(Records supplied begins)

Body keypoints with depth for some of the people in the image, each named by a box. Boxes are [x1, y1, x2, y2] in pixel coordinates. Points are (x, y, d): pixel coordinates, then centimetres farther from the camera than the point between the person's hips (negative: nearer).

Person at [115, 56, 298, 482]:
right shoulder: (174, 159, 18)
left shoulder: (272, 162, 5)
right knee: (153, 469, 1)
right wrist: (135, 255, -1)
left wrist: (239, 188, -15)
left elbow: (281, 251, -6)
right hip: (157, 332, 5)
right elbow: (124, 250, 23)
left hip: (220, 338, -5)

(Records supplied ends)
(Records supplied begins)

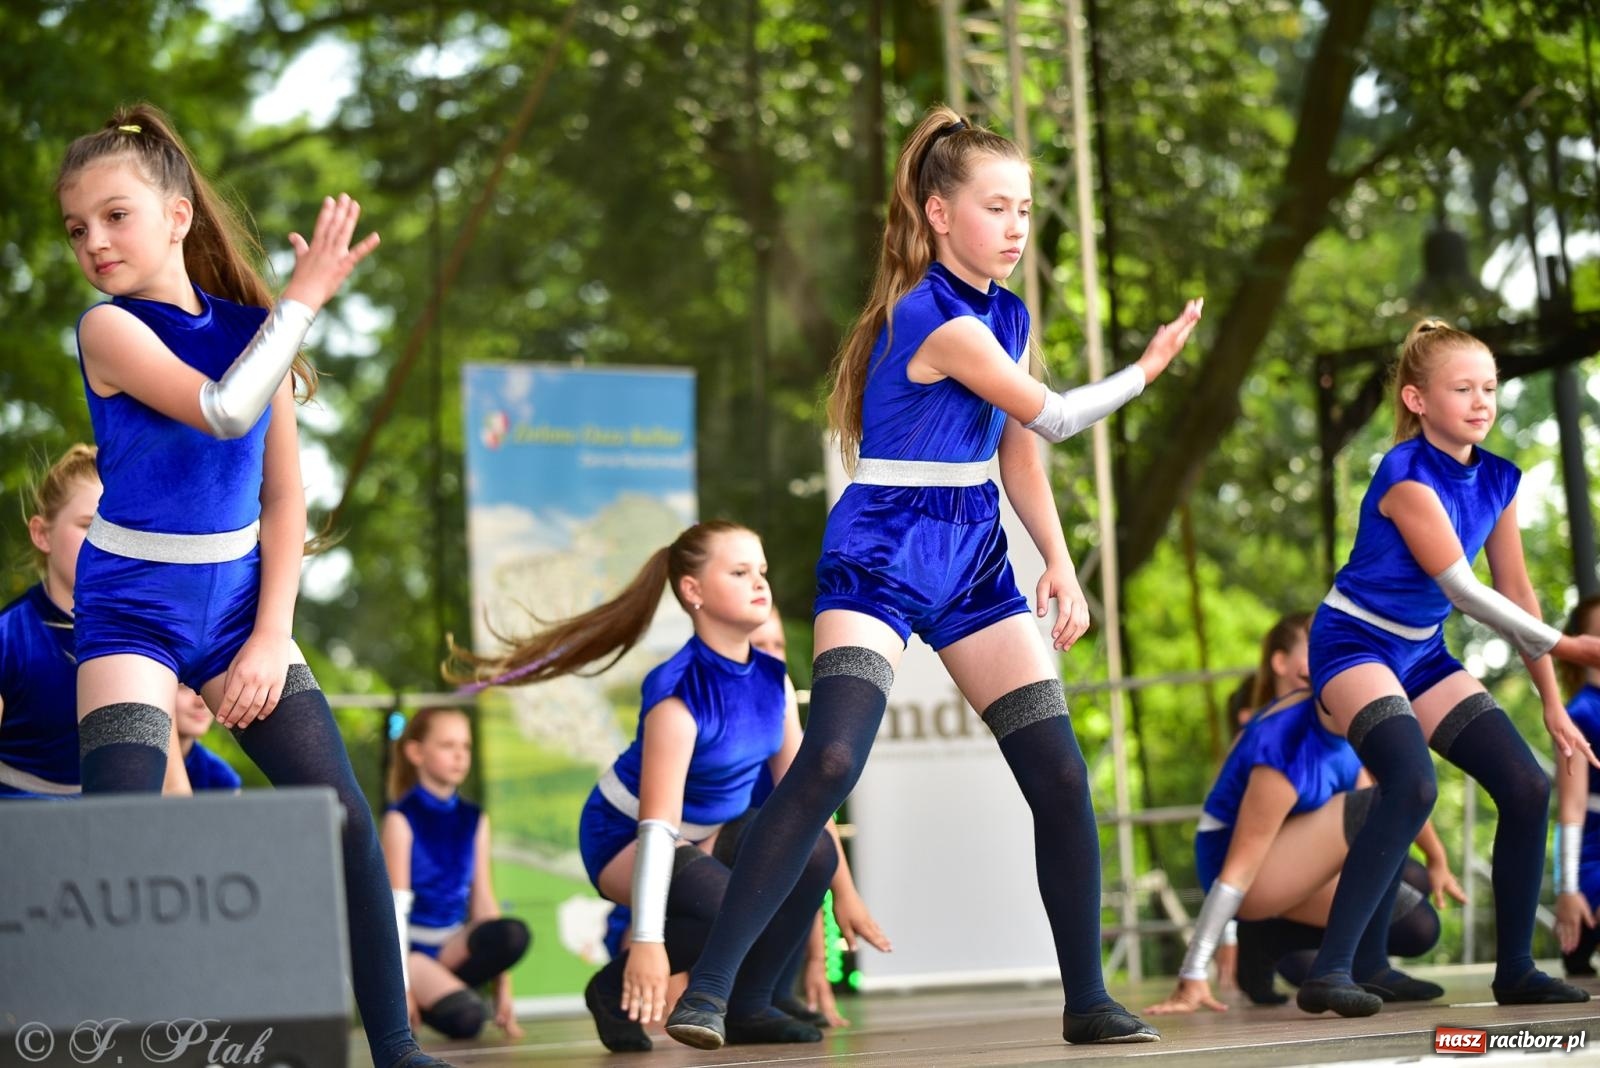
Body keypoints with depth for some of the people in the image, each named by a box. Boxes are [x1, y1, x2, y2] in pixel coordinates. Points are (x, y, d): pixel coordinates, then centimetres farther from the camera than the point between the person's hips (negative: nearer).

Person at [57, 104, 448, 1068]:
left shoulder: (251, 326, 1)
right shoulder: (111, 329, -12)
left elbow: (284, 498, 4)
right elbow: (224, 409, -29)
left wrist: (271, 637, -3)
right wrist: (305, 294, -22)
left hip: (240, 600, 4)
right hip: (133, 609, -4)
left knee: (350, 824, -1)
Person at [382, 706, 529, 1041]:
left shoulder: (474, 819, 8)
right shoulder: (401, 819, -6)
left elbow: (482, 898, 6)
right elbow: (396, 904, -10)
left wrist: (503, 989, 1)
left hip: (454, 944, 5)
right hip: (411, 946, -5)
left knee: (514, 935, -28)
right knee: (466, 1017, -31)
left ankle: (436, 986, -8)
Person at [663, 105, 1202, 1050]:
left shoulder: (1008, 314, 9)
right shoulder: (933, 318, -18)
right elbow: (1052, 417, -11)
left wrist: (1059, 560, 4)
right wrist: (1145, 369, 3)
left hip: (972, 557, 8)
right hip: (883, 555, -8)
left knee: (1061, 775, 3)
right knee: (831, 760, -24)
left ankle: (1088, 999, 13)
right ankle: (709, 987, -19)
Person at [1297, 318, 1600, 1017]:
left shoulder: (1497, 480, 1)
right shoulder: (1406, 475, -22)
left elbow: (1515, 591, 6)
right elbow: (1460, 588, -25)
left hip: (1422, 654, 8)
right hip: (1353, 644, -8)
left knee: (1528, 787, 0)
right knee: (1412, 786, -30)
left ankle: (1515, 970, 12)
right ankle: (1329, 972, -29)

(Records supplied ends)
(Records supplied begins)

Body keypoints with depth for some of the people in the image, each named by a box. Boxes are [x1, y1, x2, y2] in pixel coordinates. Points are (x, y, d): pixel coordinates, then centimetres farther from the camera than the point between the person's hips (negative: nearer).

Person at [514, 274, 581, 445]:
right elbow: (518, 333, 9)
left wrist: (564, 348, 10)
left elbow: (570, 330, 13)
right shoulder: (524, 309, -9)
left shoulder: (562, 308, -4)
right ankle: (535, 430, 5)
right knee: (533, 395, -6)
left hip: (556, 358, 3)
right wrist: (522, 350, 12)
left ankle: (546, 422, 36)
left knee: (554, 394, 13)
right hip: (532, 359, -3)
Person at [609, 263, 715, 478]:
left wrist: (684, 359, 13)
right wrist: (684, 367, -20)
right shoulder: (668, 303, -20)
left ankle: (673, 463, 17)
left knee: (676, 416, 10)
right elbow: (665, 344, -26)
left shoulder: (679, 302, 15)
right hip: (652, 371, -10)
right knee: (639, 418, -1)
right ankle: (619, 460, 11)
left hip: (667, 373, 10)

(Records supplied ends)

What needs to be done
Render the lines from the one containing "right shoulder: (524, 309, -9)" up to and including the one containing "left hip: (667, 373, 10)" as a Markdown table. Use the columns Row and Line, give each row a number, and leave out blank lines.

Solution to this exercise
| Row | Line |
|---|---|
| 1 | right shoulder: (524, 309, -9) |
| 2 | left shoulder: (562, 308, -4) |
| 3 | right ankle: (535, 430, 5) |
| 4 | right knee: (533, 395, -6) |
| 5 | left hip: (556, 358, 3) |
| 6 | right wrist: (522, 350, 12) |
| 7 | left ankle: (546, 422, 36) |
| 8 | left knee: (554, 394, 13) |
| 9 | right hip: (532, 359, -3) |
| 10 | Person at [609, 263, 715, 478]: |
| 11 | left wrist: (684, 359, 13) |
| 12 | right wrist: (684, 367, -20) |
| 13 | right shoulder: (668, 303, -20) |
| 14 | left ankle: (673, 463, 17) |
| 15 | left knee: (676, 416, 10) |
| 16 | right elbow: (665, 344, -26) |
| 17 | left shoulder: (679, 302, 15) |
| 18 | right hip: (652, 371, -10) |
| 19 | right knee: (639, 418, -1) |
| 20 | right ankle: (619, 460, 11) |
| 21 | left hip: (667, 373, 10) |